> _Extract to read_
________________________________________

Change is a process, so it will take time. Understand and acknowledge it within your team by creating an awareness-building plan and conduct a series of communications and coaching activities. As a leader, you have to be able to lead your employees through the change, by introducing them to the change process. They need you to manage them through this transition in order for it to ultimately be successful. Exercises like Start, Stop, and Continue and Check-Ins can be a great way to hold yourself and your team accountable during this process. Once you have transitioned, be sure to continue to reinforce it and celebrate your successes.

Empathy and EQ

As a leader, you should always lead with empathy and EQ. It is what allows you to connect and relate to your team. Emotional Intelligence is defined as “the level of your ability to understand other people, what motivates them and how to work cooperatively with them” (Howard Gardner).

 Empathy and EQ are so important when managing your employees because it allows for more effective conflict resolution, increased collaboration and productivity, improved communication, and increased trust across your team. As we mentioned earlier, building trust is paramount when managing a remote team. Never make assumptions with your team — always ask first and establish trust.

________________________________________

> _Source material_
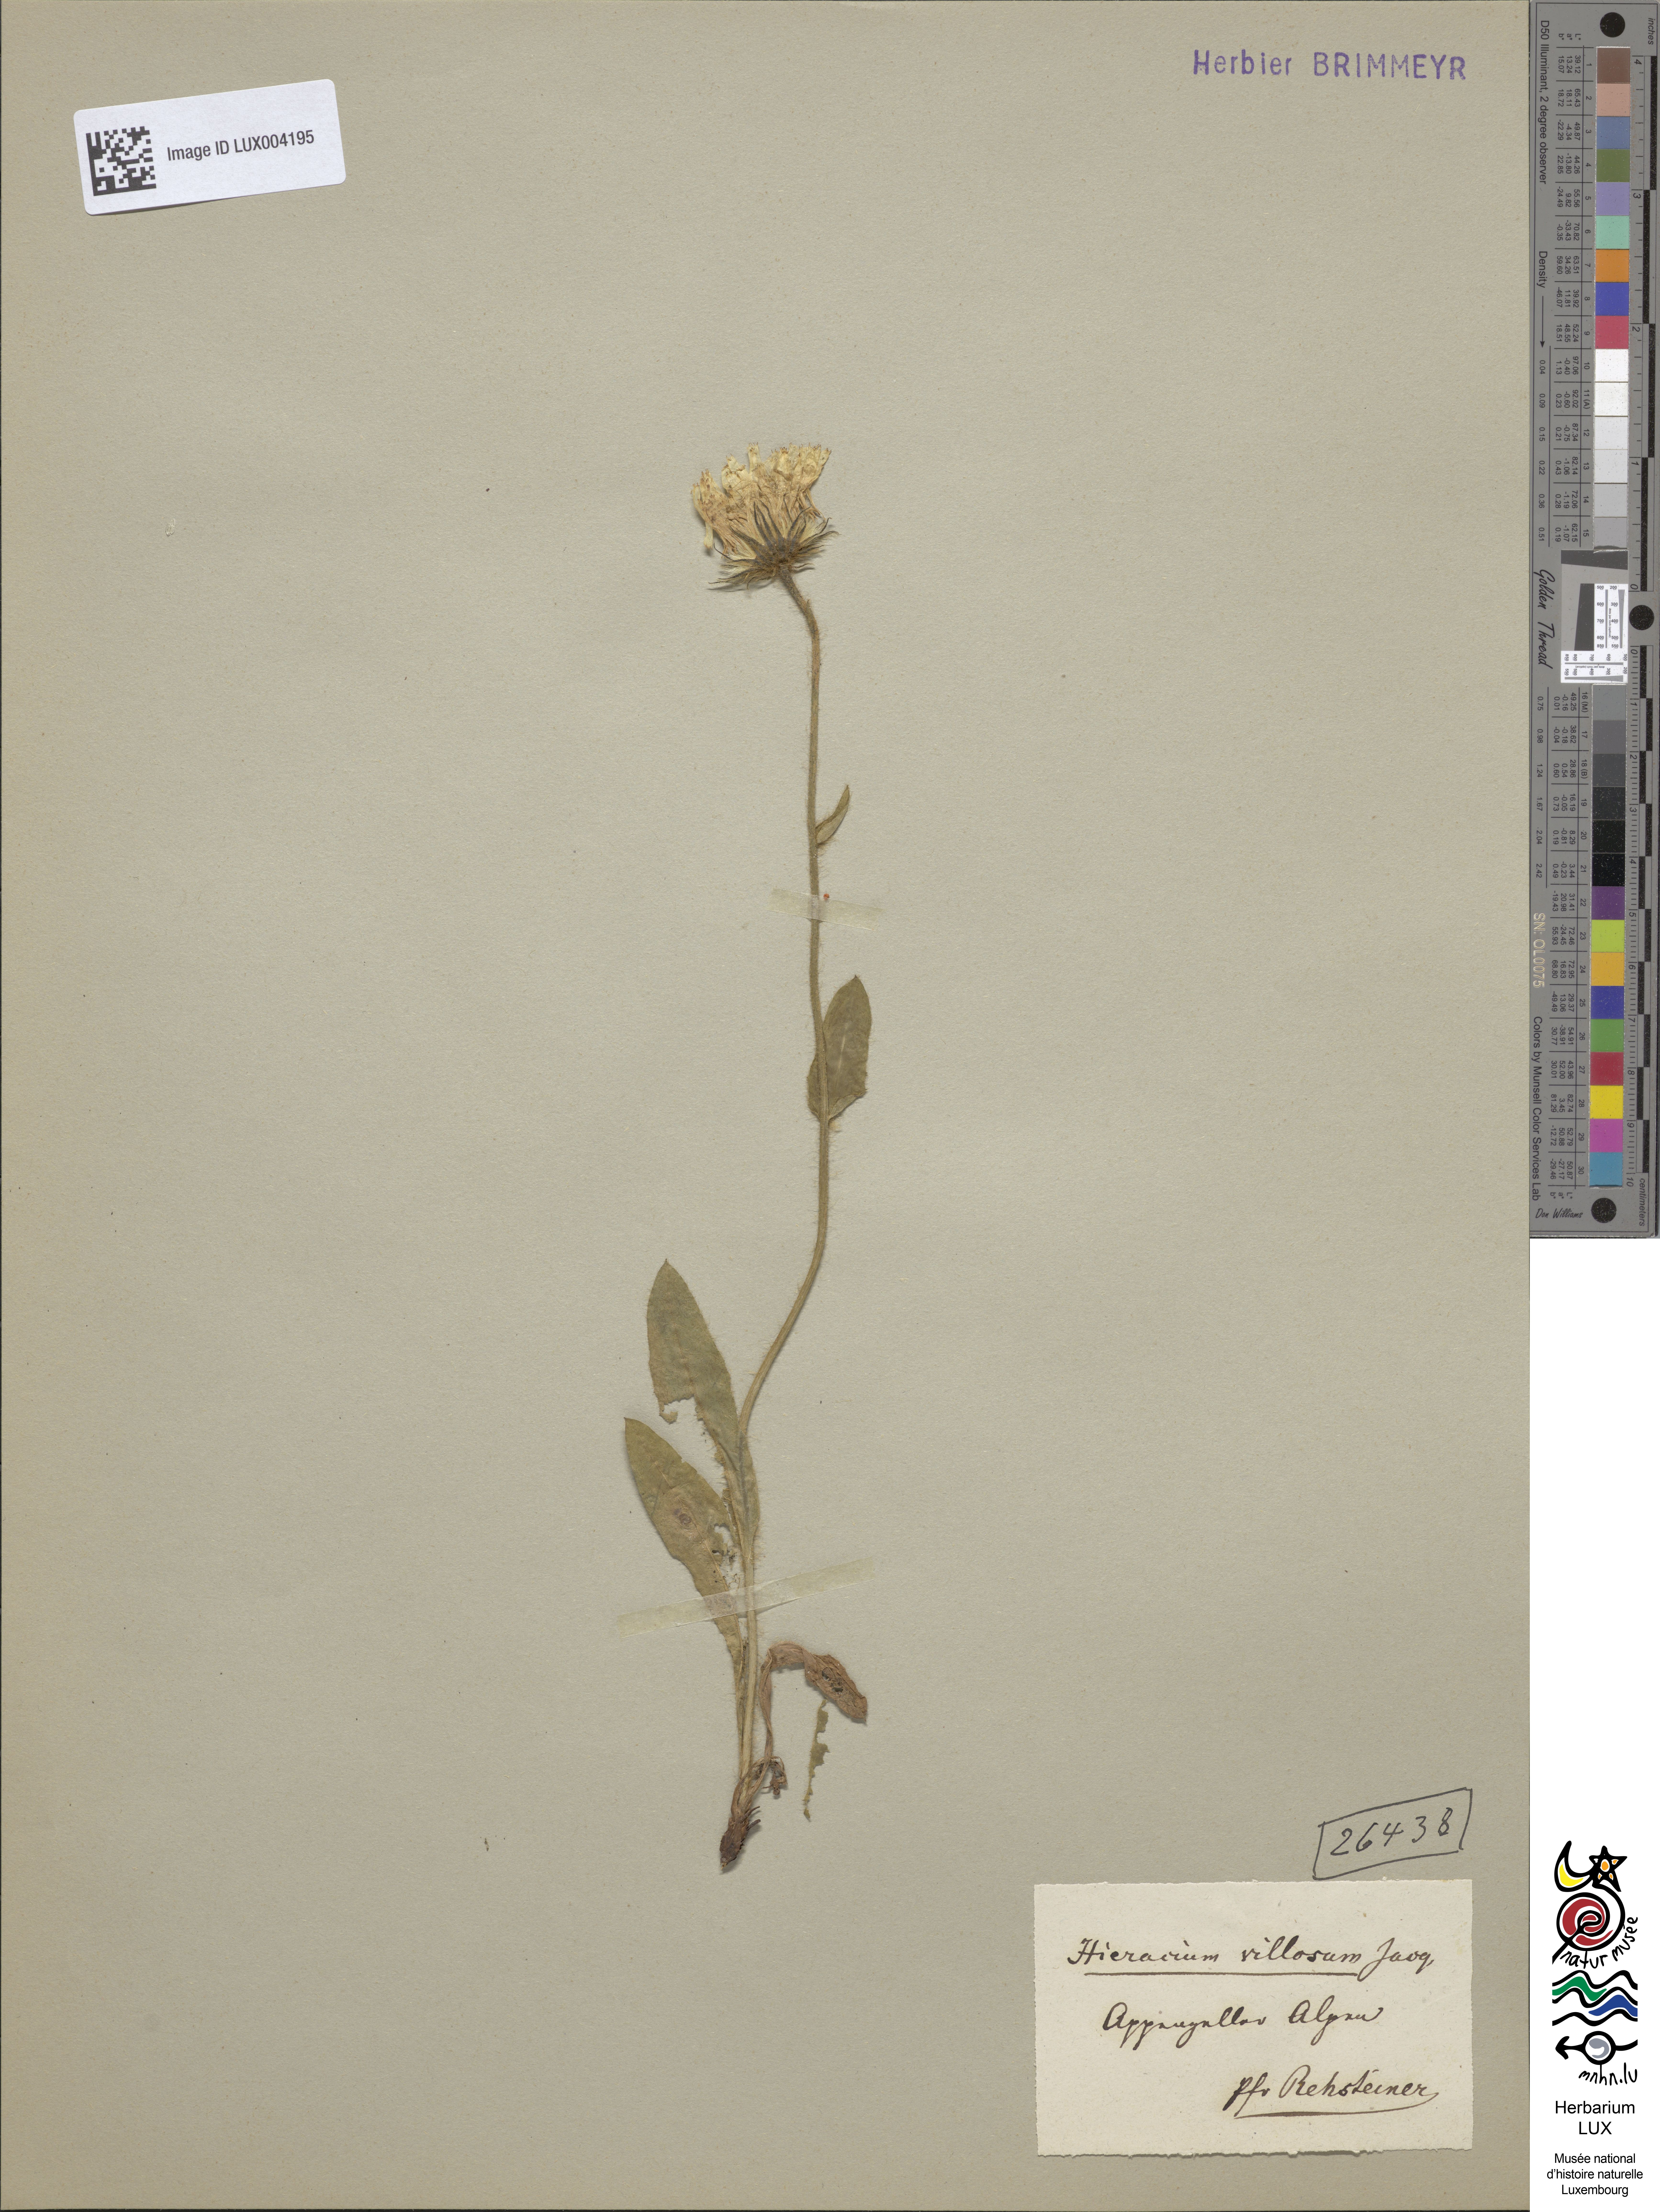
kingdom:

________________________________________

> _Requirement 1_
List every benefit the leadership passage gives for using empathy and EQ when managing employees.
> _Requirement 2_
According to the leadership passage, what exercises can help a leader hold themselves and their team accountable during change?
> _Requirement 3_
Write the next part of the leadership passage, following on from its final sentence.
The lines after the leadership passage are separate material, unrelated to it.

> _Written reply 1_
- More effective conflict resolution
- Increased collaboration and productivity
- Improved communication
- Increased trust across your team

> _Written reply 2_
Start, Stop, and Continue, and Check-Ins.

> _Written reply 3_
To hone EQ on your team, you should first practice active listening. You can do this by having phone calls with your employees instead of defaulting to a video call. Really listen to what they are saying, how they are saying it, ect. When you’re talking to your team, take the time to get to know them. Ask them questions to learn their story, experiences, and more. And celebrate and reward employees who practice empathy. Bring your values to life and hold yourself and your team accountable to sticking to them.

To take action, develop an action plan and add it to performance evaluations. Provide individual coaching and encourage employees to ask for help so that you can help them along the way. Training and hands-on support will allow for continuous skill development within your team, so be sure to continue to work with your employees to help them grow. When you’re actively listening and supporting your team, they will be more engaged with their work and produce greater results.

For anyone managing employees remotely for the first time: you have got this. New work environments can be difficult to adjust to at first, but if you continue to develop your skills building trust, communicating, managing change, etc., the better you and your team will adapt and perform together.